Understanding Data Normalization

In broad terms, data normalization can be understood as the process of ordering, structuring, and simplifying the reported data that makes up a result. The purpose is to make it easier to determine if different data points refer to the same item. In other words, the correlation process does not evaluate the raw data provided by a result; instead, the evaluation is based on a normalized representation of that data.

Data that is displayed on the Findings page is the normalized representation of the available data. To view the raw data, you can open the specific finding and inspect the results attached to it.

Software Risk Manager performs the following normalizations:
  • File paths*
  • URL paths: Query parameters and anchors are stripped from URLs.*
  • Component info: Component (package) names and versions are collected and stored as-is. CPE strings and certain package format strings (e.g., maven, npm) are parsed to collect this information, if available.
  • Hosts: IP addresses, FQDNs, MAC addresses, NetBIOS names, and hostnames are collected when available, and the existence of a result that ties any of these values will lead to the values being associated as the same host. (For example, if a single result reports a vulnerability and specified 10.0.0.9 and PRODENV hostname, these two identifiers would be combined to the same normalized host.)

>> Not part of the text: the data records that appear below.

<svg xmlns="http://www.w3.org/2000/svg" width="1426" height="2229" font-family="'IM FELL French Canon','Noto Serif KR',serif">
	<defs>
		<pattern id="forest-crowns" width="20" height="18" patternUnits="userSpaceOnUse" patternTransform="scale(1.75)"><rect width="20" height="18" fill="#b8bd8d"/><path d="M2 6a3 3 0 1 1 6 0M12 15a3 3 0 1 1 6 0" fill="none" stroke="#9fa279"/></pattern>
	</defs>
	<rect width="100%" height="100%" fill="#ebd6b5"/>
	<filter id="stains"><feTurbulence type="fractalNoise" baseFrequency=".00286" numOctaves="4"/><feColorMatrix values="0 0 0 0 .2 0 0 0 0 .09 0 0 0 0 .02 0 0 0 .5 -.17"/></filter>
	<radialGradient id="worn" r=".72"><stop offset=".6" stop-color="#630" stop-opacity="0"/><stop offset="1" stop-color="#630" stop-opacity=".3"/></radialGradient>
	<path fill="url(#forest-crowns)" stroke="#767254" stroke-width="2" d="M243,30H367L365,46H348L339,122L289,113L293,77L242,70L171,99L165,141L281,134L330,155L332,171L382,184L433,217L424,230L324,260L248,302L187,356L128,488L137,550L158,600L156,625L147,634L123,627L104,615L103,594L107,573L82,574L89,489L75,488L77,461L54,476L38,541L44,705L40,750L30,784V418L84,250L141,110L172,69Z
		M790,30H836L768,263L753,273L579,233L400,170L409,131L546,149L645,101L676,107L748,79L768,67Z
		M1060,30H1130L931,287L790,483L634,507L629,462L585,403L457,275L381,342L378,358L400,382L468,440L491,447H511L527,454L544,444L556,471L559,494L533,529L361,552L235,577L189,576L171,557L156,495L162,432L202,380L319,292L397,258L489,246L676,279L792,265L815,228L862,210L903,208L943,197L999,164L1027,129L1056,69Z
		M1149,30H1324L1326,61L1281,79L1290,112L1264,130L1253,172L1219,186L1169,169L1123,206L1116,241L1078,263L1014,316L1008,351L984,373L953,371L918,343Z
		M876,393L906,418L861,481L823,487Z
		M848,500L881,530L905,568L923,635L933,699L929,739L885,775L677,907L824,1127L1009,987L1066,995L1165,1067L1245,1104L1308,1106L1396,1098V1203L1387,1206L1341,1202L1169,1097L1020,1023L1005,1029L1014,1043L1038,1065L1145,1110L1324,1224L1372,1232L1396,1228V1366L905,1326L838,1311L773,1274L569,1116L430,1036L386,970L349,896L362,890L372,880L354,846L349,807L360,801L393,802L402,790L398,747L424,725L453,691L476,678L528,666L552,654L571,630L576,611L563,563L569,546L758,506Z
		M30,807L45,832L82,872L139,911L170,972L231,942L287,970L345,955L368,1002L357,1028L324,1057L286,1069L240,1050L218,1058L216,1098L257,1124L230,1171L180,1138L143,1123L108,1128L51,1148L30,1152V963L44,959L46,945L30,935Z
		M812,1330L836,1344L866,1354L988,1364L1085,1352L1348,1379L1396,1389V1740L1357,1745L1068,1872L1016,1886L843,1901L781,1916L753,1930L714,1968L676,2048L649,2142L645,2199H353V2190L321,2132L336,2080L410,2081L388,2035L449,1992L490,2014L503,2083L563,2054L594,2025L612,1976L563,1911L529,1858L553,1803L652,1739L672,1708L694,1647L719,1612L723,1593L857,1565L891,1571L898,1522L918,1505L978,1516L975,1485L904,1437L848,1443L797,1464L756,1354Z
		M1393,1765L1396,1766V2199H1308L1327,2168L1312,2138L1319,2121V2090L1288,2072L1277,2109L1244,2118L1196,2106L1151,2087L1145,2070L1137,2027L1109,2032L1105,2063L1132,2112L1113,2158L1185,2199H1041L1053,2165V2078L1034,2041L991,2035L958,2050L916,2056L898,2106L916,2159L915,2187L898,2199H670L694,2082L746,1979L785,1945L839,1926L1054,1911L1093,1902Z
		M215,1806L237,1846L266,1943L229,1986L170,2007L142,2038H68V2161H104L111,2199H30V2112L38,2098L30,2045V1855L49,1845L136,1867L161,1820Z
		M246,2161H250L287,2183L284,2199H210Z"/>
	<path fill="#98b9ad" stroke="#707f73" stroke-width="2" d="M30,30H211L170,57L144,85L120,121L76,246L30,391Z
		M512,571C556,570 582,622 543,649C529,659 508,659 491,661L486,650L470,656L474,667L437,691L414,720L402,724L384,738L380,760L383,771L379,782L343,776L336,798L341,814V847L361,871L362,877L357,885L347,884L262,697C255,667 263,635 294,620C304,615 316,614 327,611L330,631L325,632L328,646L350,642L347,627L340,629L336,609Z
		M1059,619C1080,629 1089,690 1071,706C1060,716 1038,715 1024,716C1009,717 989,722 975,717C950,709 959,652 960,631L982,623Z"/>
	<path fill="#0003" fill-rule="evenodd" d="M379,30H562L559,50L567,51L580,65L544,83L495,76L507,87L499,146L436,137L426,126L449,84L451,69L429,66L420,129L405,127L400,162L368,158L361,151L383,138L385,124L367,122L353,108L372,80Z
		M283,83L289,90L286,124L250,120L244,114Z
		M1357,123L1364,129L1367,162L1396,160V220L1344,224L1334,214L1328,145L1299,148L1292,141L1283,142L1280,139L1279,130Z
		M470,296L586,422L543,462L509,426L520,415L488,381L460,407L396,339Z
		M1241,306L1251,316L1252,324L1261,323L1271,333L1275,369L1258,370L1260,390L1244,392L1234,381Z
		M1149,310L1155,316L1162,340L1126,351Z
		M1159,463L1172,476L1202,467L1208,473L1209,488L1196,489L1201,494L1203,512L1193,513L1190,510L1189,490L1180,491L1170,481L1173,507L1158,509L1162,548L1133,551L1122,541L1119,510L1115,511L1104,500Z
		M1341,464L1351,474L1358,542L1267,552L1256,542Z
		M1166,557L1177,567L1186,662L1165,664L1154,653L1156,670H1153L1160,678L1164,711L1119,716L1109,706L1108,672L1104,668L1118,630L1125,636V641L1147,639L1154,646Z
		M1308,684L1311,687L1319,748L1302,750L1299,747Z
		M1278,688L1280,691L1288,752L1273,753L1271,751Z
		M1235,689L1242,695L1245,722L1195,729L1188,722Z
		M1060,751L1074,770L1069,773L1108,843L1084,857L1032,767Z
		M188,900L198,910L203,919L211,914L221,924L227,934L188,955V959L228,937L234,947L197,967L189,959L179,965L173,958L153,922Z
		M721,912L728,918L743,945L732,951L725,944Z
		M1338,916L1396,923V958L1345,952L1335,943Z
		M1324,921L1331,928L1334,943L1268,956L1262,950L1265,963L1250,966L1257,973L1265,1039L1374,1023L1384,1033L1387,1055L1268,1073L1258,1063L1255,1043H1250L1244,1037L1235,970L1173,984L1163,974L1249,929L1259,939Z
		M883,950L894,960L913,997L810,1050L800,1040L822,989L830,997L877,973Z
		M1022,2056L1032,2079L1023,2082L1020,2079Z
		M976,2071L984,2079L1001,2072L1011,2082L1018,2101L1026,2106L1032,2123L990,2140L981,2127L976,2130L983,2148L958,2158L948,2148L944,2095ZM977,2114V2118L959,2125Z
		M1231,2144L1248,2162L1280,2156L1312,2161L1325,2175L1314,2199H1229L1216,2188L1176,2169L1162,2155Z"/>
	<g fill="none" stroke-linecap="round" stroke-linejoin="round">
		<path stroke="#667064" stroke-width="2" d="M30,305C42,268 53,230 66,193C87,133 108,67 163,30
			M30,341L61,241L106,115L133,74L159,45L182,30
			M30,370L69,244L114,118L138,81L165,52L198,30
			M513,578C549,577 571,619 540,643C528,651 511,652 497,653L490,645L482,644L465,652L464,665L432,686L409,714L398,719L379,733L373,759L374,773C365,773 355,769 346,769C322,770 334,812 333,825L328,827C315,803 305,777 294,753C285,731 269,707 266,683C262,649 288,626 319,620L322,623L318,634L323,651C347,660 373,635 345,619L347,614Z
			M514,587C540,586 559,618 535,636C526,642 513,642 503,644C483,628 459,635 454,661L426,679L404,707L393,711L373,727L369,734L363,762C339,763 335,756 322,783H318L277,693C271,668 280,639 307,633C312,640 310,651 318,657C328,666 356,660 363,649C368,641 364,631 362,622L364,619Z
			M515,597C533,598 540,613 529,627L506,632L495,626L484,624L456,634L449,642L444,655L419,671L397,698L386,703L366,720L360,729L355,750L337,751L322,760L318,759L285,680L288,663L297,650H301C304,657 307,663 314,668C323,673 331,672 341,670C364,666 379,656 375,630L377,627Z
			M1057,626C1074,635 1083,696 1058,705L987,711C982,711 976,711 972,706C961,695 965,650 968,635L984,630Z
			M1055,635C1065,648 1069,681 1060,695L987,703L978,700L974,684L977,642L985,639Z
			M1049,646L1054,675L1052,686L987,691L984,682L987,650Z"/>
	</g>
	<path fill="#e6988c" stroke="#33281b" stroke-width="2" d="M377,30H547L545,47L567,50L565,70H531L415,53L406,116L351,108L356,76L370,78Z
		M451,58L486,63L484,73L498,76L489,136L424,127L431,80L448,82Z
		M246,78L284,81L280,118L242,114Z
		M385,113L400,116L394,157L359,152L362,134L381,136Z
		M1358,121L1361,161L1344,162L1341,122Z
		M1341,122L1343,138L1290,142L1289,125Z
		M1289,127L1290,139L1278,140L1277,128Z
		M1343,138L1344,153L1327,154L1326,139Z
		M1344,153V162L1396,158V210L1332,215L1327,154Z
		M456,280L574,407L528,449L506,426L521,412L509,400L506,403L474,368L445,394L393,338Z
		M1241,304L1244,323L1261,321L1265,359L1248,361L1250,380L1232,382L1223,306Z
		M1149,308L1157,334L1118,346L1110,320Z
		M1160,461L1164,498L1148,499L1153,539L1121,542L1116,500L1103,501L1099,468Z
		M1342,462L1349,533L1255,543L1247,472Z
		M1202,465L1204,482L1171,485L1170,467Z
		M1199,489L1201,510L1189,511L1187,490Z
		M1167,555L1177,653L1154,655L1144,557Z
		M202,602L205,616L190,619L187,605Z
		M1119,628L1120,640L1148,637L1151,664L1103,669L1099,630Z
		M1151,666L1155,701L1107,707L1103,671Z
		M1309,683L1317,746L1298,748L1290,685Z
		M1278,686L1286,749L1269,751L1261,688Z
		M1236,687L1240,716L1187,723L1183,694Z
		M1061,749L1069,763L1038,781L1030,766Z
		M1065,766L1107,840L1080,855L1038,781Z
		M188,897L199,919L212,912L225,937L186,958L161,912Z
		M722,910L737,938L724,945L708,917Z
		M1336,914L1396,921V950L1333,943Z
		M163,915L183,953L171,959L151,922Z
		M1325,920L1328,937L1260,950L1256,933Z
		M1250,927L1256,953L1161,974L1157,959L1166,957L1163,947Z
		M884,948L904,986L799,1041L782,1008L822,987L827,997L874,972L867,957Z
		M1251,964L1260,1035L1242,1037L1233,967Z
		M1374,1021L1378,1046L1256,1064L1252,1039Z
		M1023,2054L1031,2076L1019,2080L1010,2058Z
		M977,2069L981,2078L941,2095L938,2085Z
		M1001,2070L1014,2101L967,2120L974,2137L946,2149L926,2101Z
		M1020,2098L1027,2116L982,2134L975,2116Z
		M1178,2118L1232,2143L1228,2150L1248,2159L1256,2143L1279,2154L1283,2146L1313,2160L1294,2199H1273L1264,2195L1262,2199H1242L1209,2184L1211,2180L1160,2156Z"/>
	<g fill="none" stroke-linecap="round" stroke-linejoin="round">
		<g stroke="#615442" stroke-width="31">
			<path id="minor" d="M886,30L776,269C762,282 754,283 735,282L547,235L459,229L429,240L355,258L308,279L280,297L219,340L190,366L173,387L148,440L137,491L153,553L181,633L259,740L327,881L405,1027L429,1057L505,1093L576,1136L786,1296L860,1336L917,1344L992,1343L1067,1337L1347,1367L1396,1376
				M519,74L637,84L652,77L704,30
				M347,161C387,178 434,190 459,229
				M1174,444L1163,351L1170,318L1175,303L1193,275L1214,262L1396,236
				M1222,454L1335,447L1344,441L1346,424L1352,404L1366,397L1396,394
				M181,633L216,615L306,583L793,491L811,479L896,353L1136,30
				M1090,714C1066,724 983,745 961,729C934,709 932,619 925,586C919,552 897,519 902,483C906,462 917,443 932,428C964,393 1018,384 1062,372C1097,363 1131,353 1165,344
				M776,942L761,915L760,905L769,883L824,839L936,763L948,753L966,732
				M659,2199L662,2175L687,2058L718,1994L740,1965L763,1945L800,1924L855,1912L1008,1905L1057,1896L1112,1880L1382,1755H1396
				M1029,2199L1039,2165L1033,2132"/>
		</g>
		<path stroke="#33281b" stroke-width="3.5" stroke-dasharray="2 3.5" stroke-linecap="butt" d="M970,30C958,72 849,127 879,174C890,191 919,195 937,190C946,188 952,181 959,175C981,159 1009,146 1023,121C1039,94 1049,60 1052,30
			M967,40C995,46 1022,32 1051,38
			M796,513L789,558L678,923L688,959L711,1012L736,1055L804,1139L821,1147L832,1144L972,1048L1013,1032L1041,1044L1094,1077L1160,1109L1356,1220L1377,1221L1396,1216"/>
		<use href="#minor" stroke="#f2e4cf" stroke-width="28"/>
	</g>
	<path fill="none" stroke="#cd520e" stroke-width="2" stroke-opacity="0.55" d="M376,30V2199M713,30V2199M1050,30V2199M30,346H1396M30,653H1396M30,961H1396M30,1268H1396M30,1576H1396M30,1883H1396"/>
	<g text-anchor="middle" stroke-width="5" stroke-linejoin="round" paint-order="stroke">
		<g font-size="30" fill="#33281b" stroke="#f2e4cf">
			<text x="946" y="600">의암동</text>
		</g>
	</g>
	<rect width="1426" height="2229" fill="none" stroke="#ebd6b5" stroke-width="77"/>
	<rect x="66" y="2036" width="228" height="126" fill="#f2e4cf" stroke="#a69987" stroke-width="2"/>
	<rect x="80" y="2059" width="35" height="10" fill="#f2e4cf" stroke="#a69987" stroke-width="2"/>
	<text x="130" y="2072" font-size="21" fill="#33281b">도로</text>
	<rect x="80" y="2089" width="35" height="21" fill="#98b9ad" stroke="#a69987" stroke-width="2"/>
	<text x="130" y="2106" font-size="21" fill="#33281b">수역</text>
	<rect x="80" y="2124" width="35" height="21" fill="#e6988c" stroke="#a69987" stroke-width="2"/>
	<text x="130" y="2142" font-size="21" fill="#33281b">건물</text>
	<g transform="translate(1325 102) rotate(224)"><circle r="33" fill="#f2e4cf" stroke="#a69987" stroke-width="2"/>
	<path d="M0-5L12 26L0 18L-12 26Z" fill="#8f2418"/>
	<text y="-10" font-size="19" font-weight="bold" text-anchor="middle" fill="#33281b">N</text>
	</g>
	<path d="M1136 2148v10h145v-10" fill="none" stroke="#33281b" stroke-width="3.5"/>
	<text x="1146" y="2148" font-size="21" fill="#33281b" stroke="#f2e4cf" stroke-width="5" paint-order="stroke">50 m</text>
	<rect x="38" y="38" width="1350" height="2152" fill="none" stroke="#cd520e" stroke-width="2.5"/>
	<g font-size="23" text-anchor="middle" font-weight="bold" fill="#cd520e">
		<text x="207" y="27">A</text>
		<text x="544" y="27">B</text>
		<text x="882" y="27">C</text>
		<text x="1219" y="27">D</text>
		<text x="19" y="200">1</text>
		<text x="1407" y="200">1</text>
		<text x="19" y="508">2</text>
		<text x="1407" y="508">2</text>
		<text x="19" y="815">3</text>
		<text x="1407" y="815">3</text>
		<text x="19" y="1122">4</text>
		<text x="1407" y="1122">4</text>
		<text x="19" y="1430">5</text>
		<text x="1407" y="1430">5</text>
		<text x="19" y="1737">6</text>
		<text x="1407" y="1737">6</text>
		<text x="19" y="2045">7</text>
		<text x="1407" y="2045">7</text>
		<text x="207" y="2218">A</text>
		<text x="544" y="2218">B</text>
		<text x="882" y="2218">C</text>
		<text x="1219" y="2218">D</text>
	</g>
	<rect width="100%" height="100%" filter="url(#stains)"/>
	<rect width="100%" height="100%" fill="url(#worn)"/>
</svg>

* Normalization involving paths will compare the structure of the available paths to discover overlaps and determine the correct location of a file with respect to the known structure. If a user uploads source code, the paths from the source code are used as the normalized path. If the source code isn't uploaded, the normalized path becomes the most specific path shared by all of the paths. For example, the paths src/main/test.java and main/test.java would be normalized to the same, most-specific path, which is main/test.java, because src/ is not shared between them. Base paths that are common across all inputs may be stripped.